Controversial Therapies: Why Do Some Unproven Therapies Become Popular?

Controversial Therapies: Why Do Some Unproven Therapies Become Popular?

G. Emerson Dickman, J.D.
2002

To be controversial a therapy must have something about it that attracts supporters. I have tried over the years to identify those ingredients that permit some ideas to have a significant number of believers in spite of limited research-based evidence of being meaningful and effective.

1. Intuitively appealing. “Our preference for intuitively appealing explanations of any complex phenomenon might lead them to appear to be simpler and hence, intuitively appealing . . .” (Michel, G.F.) In other words, we are attracted by simple answers to hard questions.

2. Anecdotal record of success. Success is anecdotal (personal success stories) and not research based. There are many influences that must be recognized before you can attribute a particular outcome to a specific cause. For instance, parents and the child become vested in being rewarded for their effort or expenditure (you get what you pay for). I call one variation of this phenomenon “private school syndrome.” The private school may even offer inferior services and opportunities as compared to the public school, however, since the parent had to pay or fight for it, it is assumed to be better. This “ownership” promotes the perception of value and effectiveness. The “placebo effect” of sugar pills, and the “Hawthorne effect” (the tendency to work harder when experiencing a sense of participation in something new or special) are common examples of variables that influence outcomes unrelated to the therapy that seeks to take the credit.

3. Guru factor. The proponent of the therapy is knowledgeable, charismatic, and knows your child. He or she offers to assume the parents burden, clear up the parents confusion, and assure the parents that they will never have to look back and experience guilt for what could have been.

4. No unexplained failures. The failure of the therapy to achieve expected outcomes is often explained in terms of:

A. The parent misunderstanding the goal of the therapy,

B. The therapy providing the groundwork for future (not immediate) growth,

C. The parent not believing or following through sufficiently for the program to be successful, or

D. The child being lazy and unmotivated.

In other words, failure is attributed to influences external to the therapy itself.

5. The lack of research-based support is due to professional jealousy. The therapy is said to be so good it threatens a profession, entrenched ideas and theories, and challenges the life’s work of many respected leaders in the field. The proponents of the therapy claim to “think out of the box” and since they “challenge the status quo” they are rejected by a mainstream that is shackled by old ideas and rigid paradigms. Anyone who stands alone claiming to be better than the group should have a Surgeon General’s warning taped to his back.

6. All forward progress is related to the therapy. Maturization, exposure to other educational opportunities, the suggestive effect of a placebo and the Hawthorne effect are all variables that often result in significant progress unrelated to the therapy.

Most of the foregoing comments can be explained in terms of well meaning and charismatic individuals or ideas that fall victim to the self-serving bias inherent in human nature. Self-serving bias is perhaps the most powerful and certainly the most researched of all attributional biases. Self-serving bias is the tendency of people to attribute successes to internal personal strengths and abilities and failures to external factors beyond their control.

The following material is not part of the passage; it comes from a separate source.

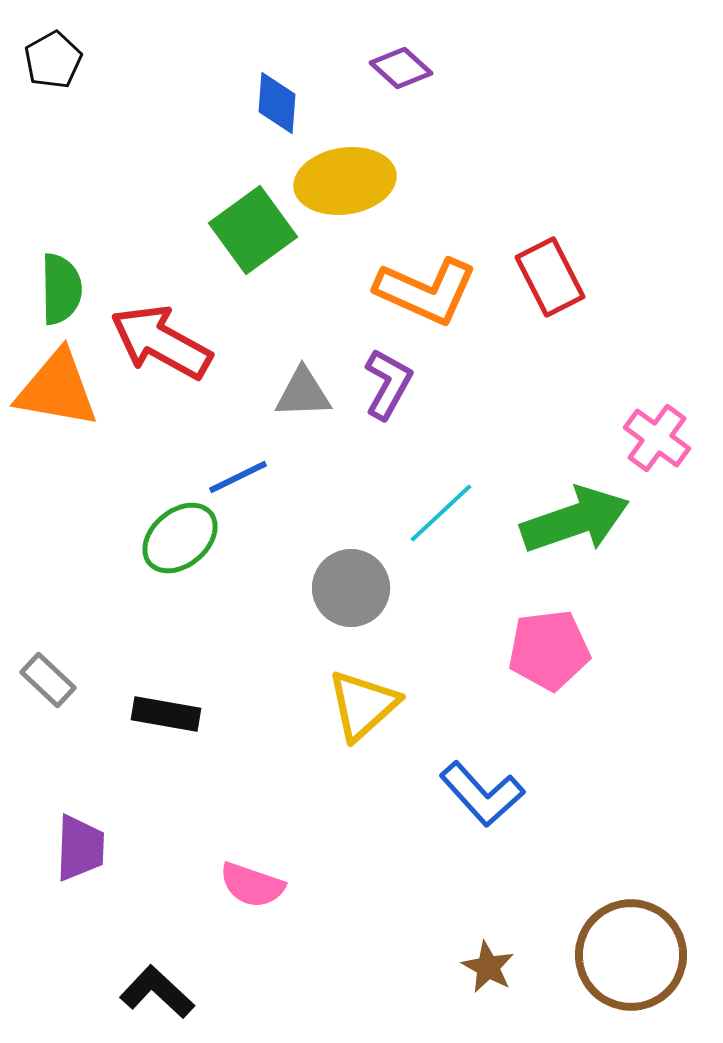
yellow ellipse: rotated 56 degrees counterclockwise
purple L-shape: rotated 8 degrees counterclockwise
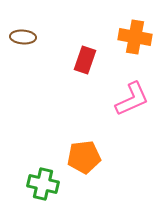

There is also the need and vulnerability of the parent to consider. When the search for answers becomes desperate, the possible becomes plausible, and the plausible becomes credible. After 15 minutes of discussion the experienced clinician can often describe characteristics about a child that the parent has not even disclosed. The parent often sits back in awe of the accuracy of the picture that the clinician has drawn and says, “You know my child.” The assumption, the hope, and the need is for the clinician to also know what to do to help the child. Unfortunately, the answers are often conclusions based on the unique personal experience of the clinician rather than a reflection of a research-based consensus of opinion across disciplines. For instance, in an attempt to find help for a child a difficult child with no friends, parents would probably relate equally well to the concept of “Hyperlexia,” “Right Hemisphere Dysfunction,” “Semantic Pragmatically Learning Disability,” “Nonverbal Right Hemisphere Learning Disability,” “Social Communications Spectrum Disorder,” “Social Perception Disability,” “Nonverbal Perceptual Organization Output Disability,” “Left Hemi Syndrome,” “Right Parietal Lobe Classification,” “Nonverbal Social Learning Difficulties,” or “Social Emotional Learning Disability.” Dr. Crook, who wrote Solving the Puzzle of Your Hard to Raise Child, blames pollution, antibiotics, and yeast! A parent with such a child may even resonant to the concept of Asperger Syndrome or early onset Bipolar Disorder. The point is that any one of these labels has the potential of initially garnering the support and commitment of a caring and desperate parent. It is important to become an educated consumer of information that appears logical and charismatic. Just because someone recognizes your child it doesn’t mean that he knows your child. In other words, just because someone knows the question, it doesn’t mean that he knows the answer.